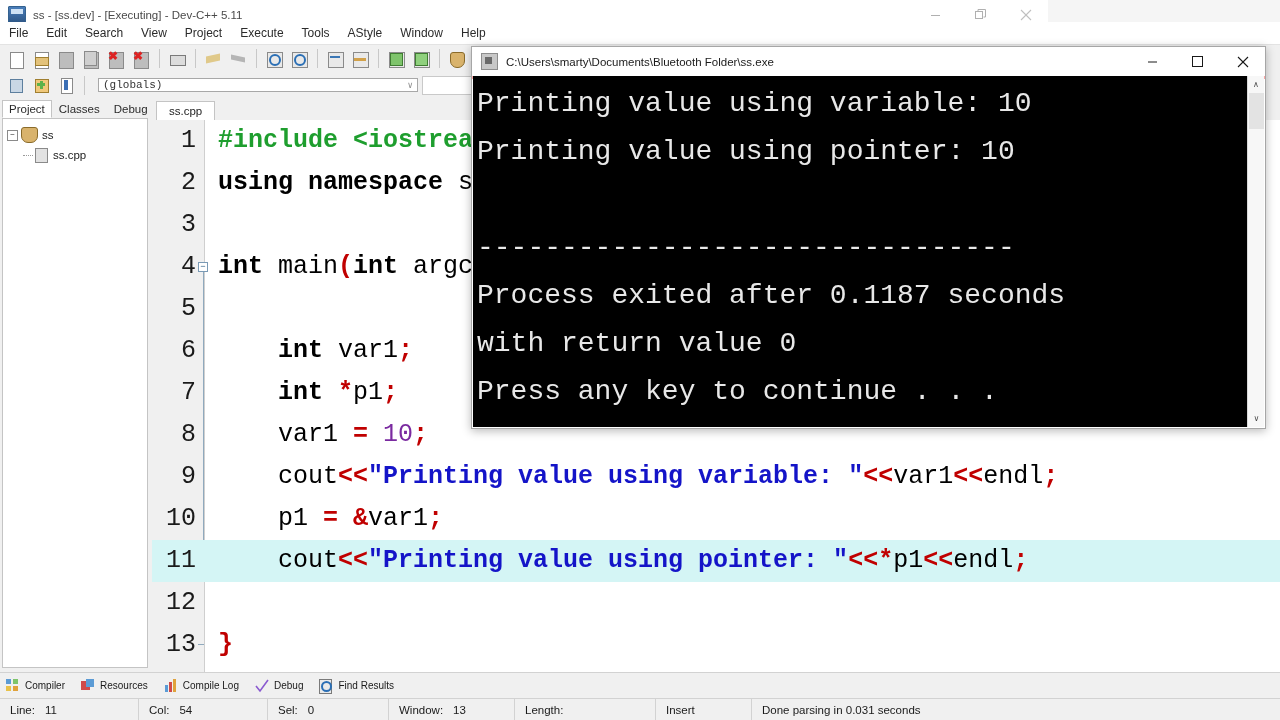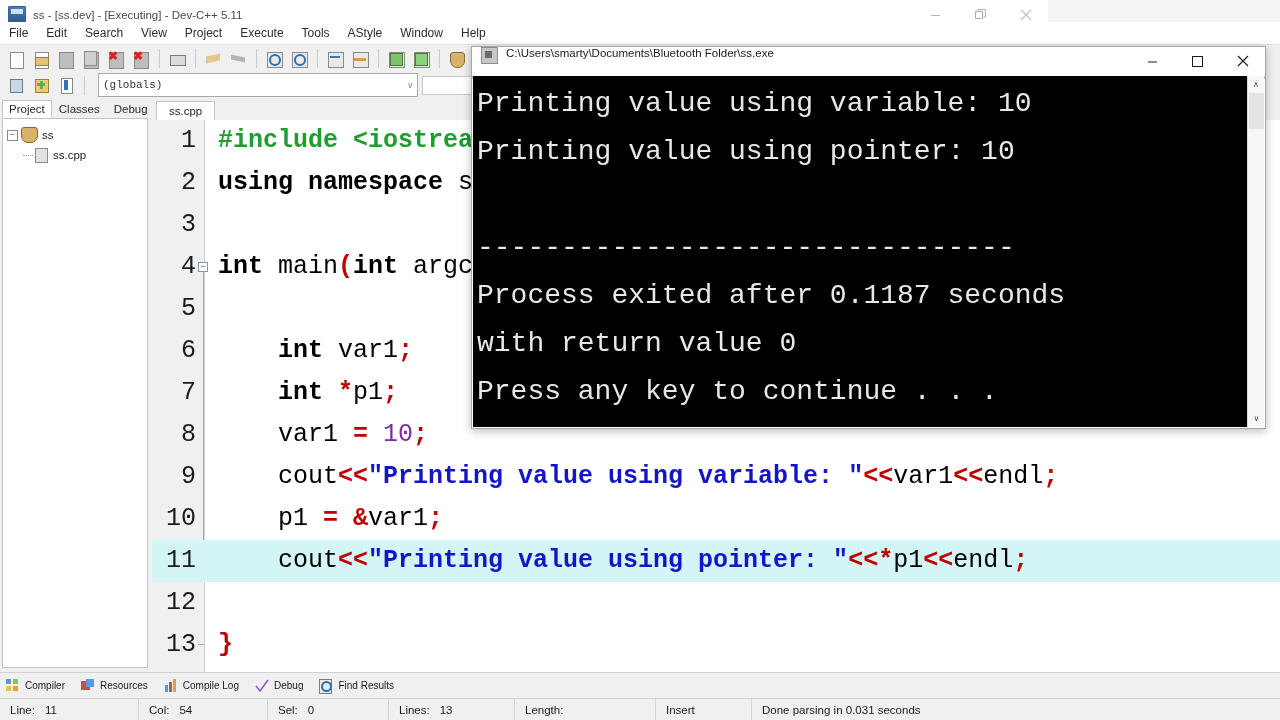--- a/index.html
+++ b/index.html
@@ -180,7 +180,7 @@
     box-sizing: border-box;
   }
   .con-title {
-    height: 29px; display: flex; background: #ffffff;
+    height: 29px; display: flex; align-items: center; background: #ffffff;
     border-bottom: 3px solid #fca5a5;
   }
   .con-ticon {

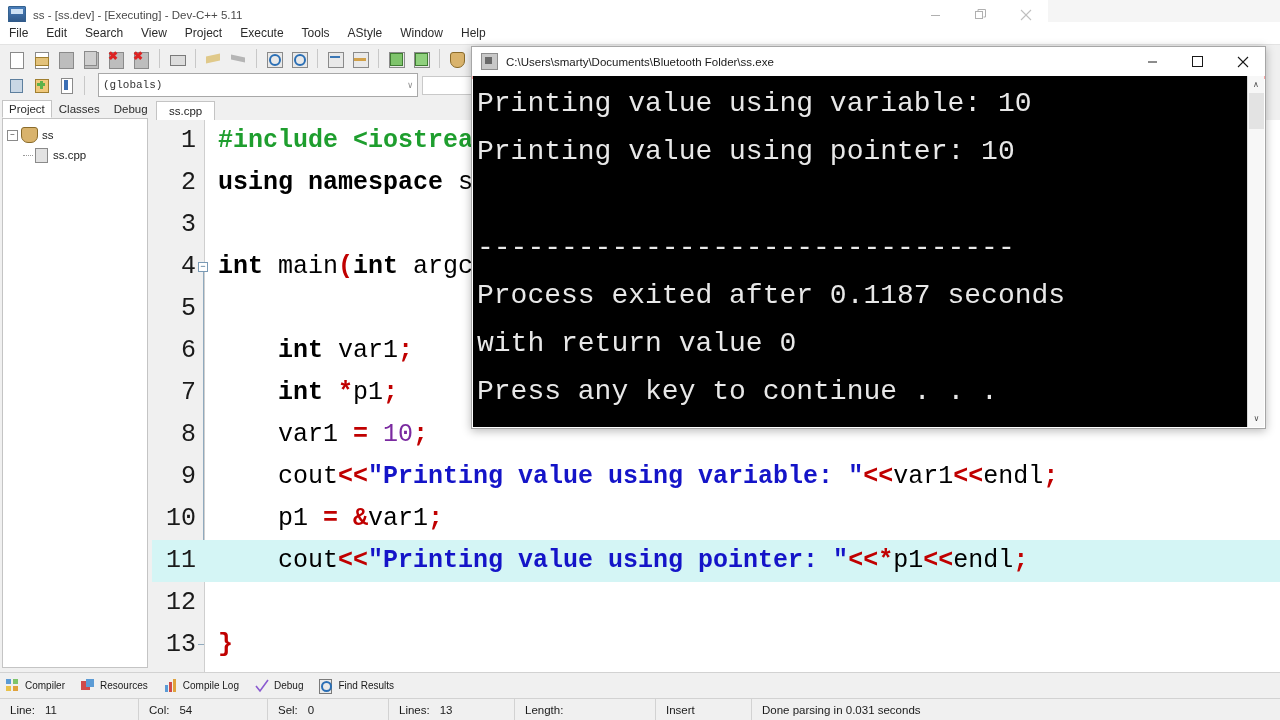--- a/index.html
+++ b/index.html
@@ -76,7 +76,7 @@
   .ic-printer{background:#dcdcdc;border:1px solid #7a7a7a;width:14px;height:9px;}
 
   .dd-combo {
-    width: 320px; height: 24px; margin-left: 8px;
+    width: 320px; height: 14px; margin-left: 8px;
     background: #ffffff; border: 1px solid #a8a8a8;
     display: flex; align-items: center; justify-content: space-between;
     box-sizing: border-box; padding: 0 4px;

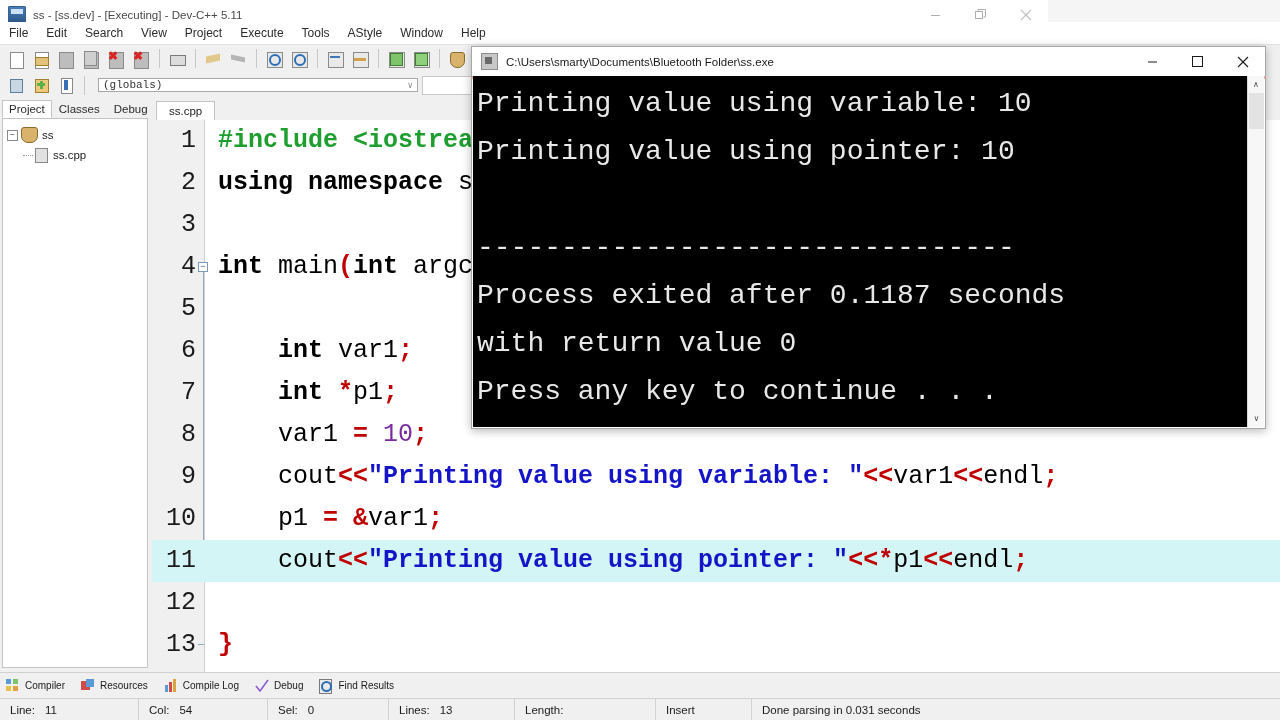--- a/index.html
+++ b/index.html
@@ -565,7 +565,7 @@
       <span style="margin-left:10px;">0</span>
     </div>
     <div class="sb-cell" style="width:105px;">
-      <span>Lines:</span>
+      <span>Window:</span>
       <span style="margin-left:10px;">13</span>
     </div>
     <div class="sb-cell" style="width:120px;">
--*--
### Exercise instructions
Search the lines above for the string "class" and copy each line that has it.

### Answer for this exercise
     <div class="sb-cell" style="width:105px;">
     <div class="sb-cell" style="width:120px;">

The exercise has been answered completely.